- Known for: Establishing the parentage of grape varieties
- Scientific career
- Fields: Grape genetics
- Institutions: University of California, Davis

= Carole Meredith =

American geneticist

Carole P. Meredith is an American grape geneticist and was a professor at the Department of Viticulture and Enology of University of California, Davis.

== Career ==
Before she retired in 2003, Meredith and her research group pioneered the use of DNA typing to differentiate Vitis vinifera grape varieties and for elucidating their parentage, which gives insight into the varieties' history and place of origin. In 1996, Meredith and her research established the parentage of Cabernet Sauvignon, which was the first application of such techniques. Later, Chardonnay, Syrah, and Zinfandel followed. The research group showed that the varieties Zinfandel, Primitivo, and Crljenak Kaštelanski are identical. The varieties Charbono and Corbeau were also found to be identical.

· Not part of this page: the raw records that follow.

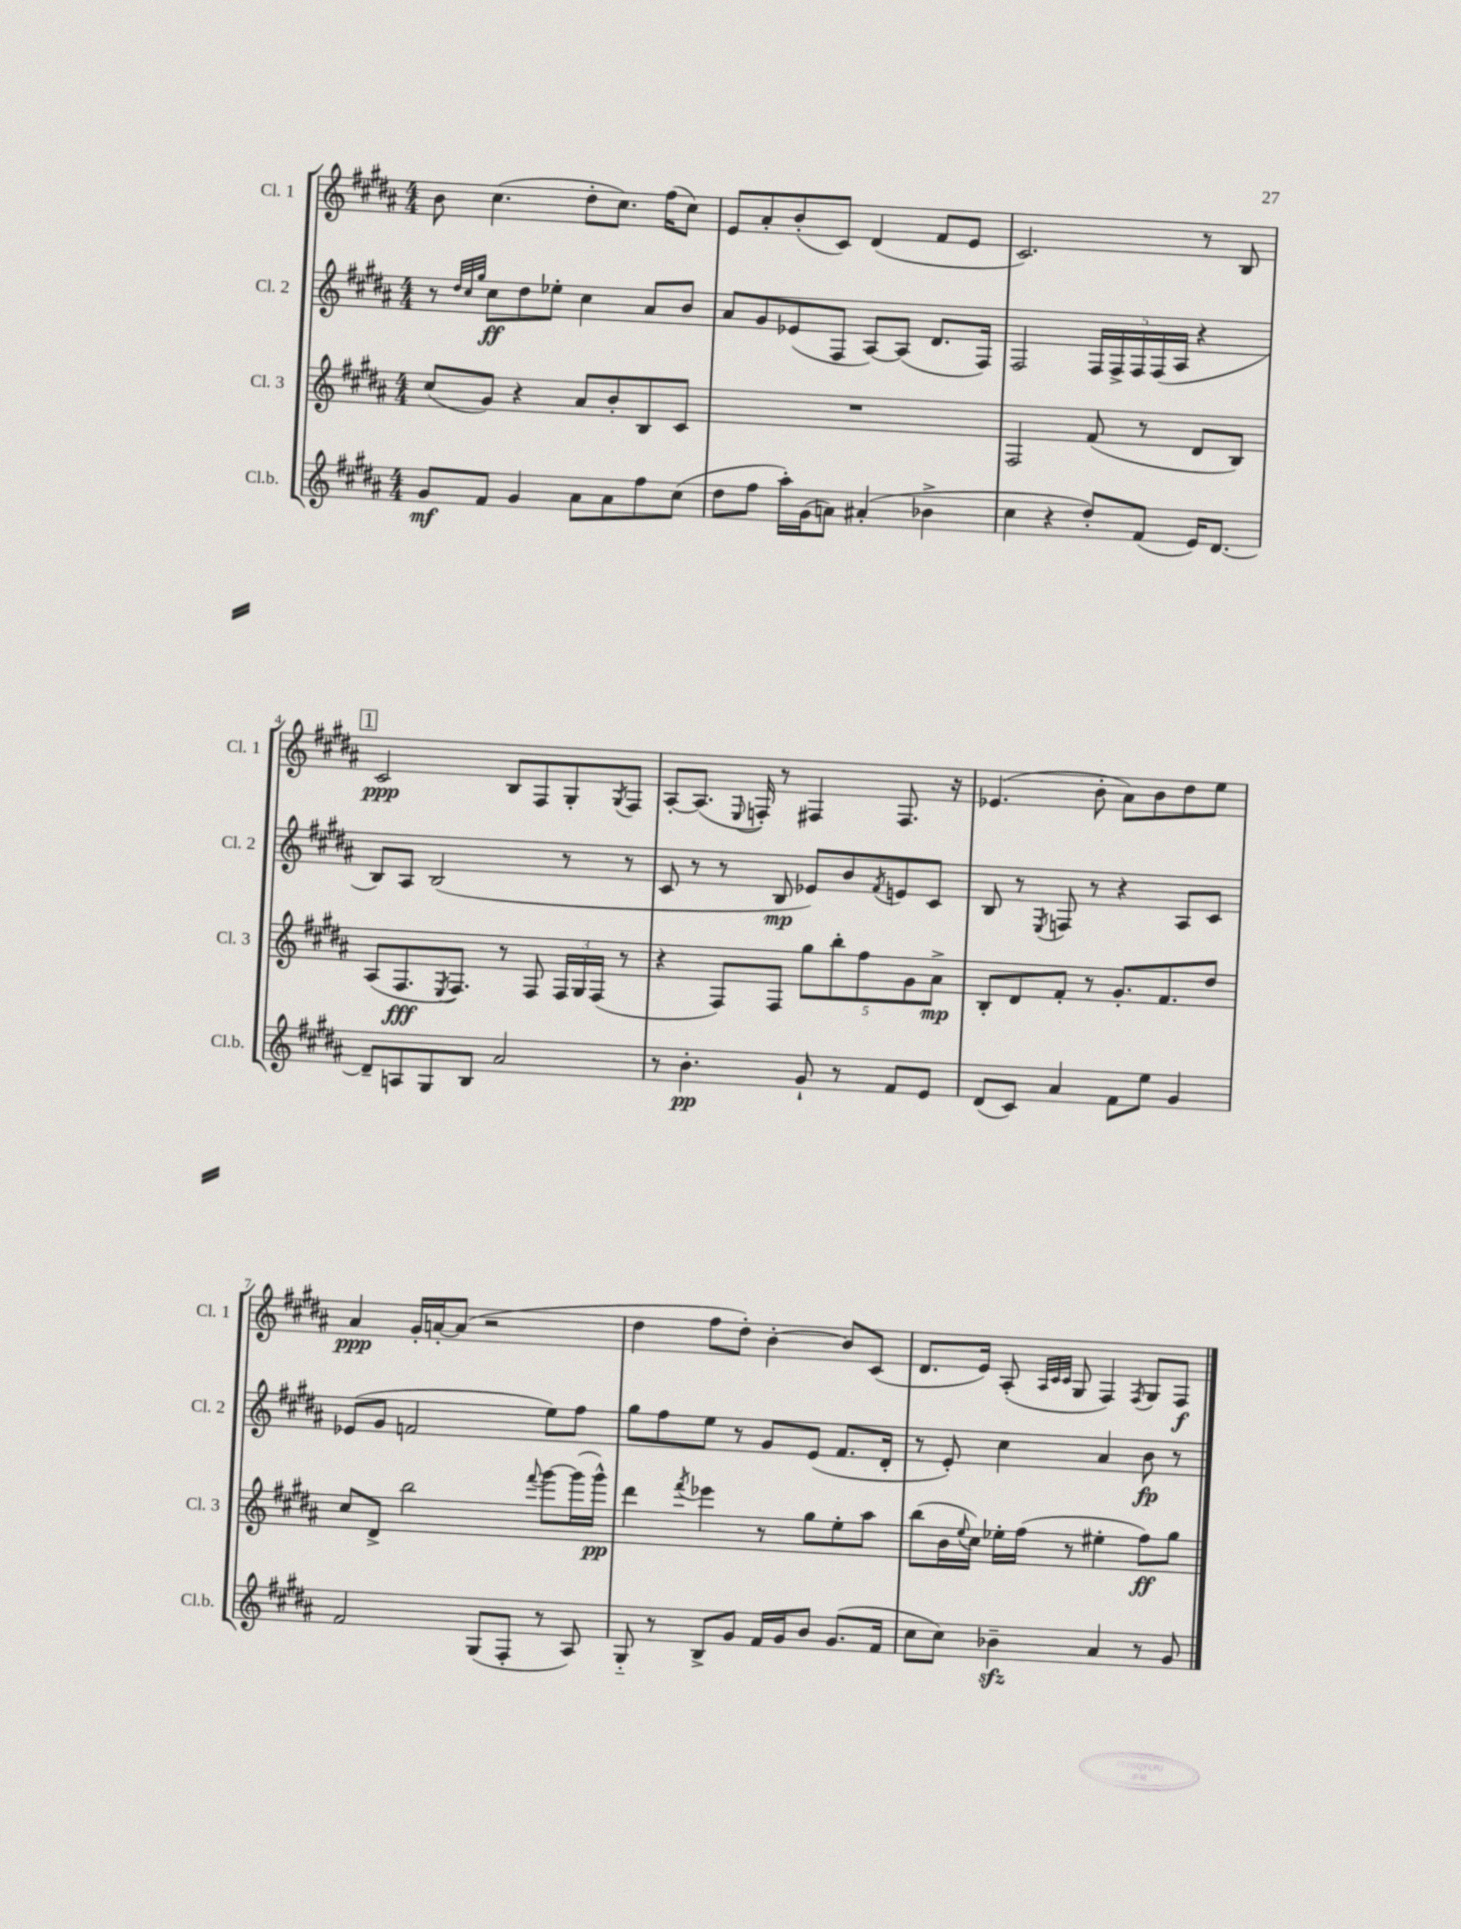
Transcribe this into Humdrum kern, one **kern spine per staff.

**kern	**kern	**kern	**kern
*staff4	*staff3	*staff2	*staff1
*clefG2	*clefG2	*clefG2	*clefG2
*k[f#c#g#d#a#]	*k[f#c#g#d#a#]	*k[f#c#g#d#a#]	*k[f#c#g#d#a#]
*M4/4	*M4/4	*M4/4	*M4/4
8g#	(8cc#	8r	8b
.	.	32qqdd#	.
.	.	32qqcc#	.
.	.	32qqgg#	.
8f#	8g#)	8cc#	(4.cc#
4g#	4r	8dd#	.
.	.	8ee-'	.
8a#	8a#	4cc#	8dd#'
8a#	8b'	.	8.cc#)
8ff#	8B	8a#	.
.	.	.	(16ff#
(8cc#	8c#	8b	8cc#)
=	=	=	=
8dd#	1r	8a#	8e
8ff#	.	8g#	8a#'
16aa#')	.	(8e-	(8b'
(16g#	.	.	.
8a)	.	8F#	8c#)
(4a#'	.	[8A#)	(4d#
.	.	(8A#]	.
4b-^	.	8.d#	8f#
.	.	.	8e
.	.	16F#)	.
=	=	=	=
4cc#	2F#	2F#	2.c#)
4r	.	.	.
8dd#')	(8f#	20F#	.
.	.	20F#^	.
.	.	20F#	.
(8f#	8r	.	.
.	.	(20F#	.
.	.	20A#	.
16e)	8d#	4r	8r
[8.d#	.	.	.
.	8B)	.	8B
=	=	=	=
8d#~]	(8A#	8B)	2c#
8A	8.F#	8A#	.
8G#	.	(2B	.
.	8qE	.	.
.	8.F#)	.	.
8B	.	.	.
2a#	8r	.	8B
.	8F#	.	8F#
.	24F#	8r	8G#'
.	24G#	.	.
.	(24F#	.	.
.	.	.	8qG#
.	8r	8r	8F#
=	=	=	=
8r	4r	8c#	[8A#'
4.b'	.	8r	(8.A#]
.	8F#)	8r	.
.	.	.	8qqE
.	.	.	16F')
.	8F#	8B	8r
8g#`	10gg#	8e-)	4F#
.	10bb'	.	.
8r	.	8b	.
.	10ff#	.	.
.	.	8qf#	.
8f#	.	8e	8.F#
.	10g#	.	.
8e	.	8c#	.
.	10a#^	.	.
.	.	.	16r
=	=	=	=
(8d#	8B'	8B	(4.e-
8c#)	8d#	8r	.
.	.	8qE	.
4a#	8f#'	8F	.
.	8r	8r	8b'
8f#	8.g#'	4r	8a#)
8ee	.	.	8b
.	8.f#	.	.
4g#	.	8A#	8dd#
.	8dd#	8c#	8ee
=	=	=	=
2f#	8cc#	(8e-	4a#
.	8d#^	8g#	.
.	2bb	2f	16g#'
.	.	.	[16a'
.	.	.	(8a]
(8G#	.	.	2r
8F#'	.	.	.
.	8qqfff#	.	.
8r	[8ggg#	8ee)	.
8A#)	(16ggg#]	8ff#	.
.	16ggg#^^)	.	.
=	=	=	=
8G#'~	4ddd#	8gg#	4dd#
8r	.	8ff#	.
.	8qfff#	.	.
8B^	4eee-	8ee	8ff#
8g#	.	8r	8dd#')
16f#	8r	8g#	[4b'
16g#	.	.	.
8b	8gg#	(8e	.
(8.g#	8ee'	8.f#	8b]
.	8aa#	.	(8c#
16f#	.	16d#'	.
=	=	=	=
8cc#	(8bb	8r	8.d#
8cc#)	16b	8e')	.
.	8qqee	.	.
.	16cc#)	.	16e)
4b-~	16ee-'	4cc#	(8A#'
.	(16ff#	.	.
.	.	.	32qqA#
.	.	.	32qqc#
.	.	.	32qqc#
.	8r	.	8G#
4a#	4ee#'	4a#	4F#)
.	.	.	8qF#
8r	8ff#)	8b	8G#
8g#	8gg#	8r	8F#
==	==	==	==
*-	*-	*-	*-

In 2009, she was inducted into the Vintners Hall of Fame.

==Winemaking==
In 1986, she moved to Napa Valley commuting to UC Davis where her husband, Steve Lagier, made wine at Robert Mondavi Winery. After her retirement from academia in January 2003, Meredith and her husband grow on 4 acres Syrah, Zinfandel, Malbec, and Mondeuse in the Mount Veeder AVA of Napa Valley under the Lagier-Meredith label. The first vines on their property were planted in 1994. As of 2022 the Lagier Meredith Vineyard has been managed by winemaker Aaron Pott who makes the wines under his own label Pott Wine.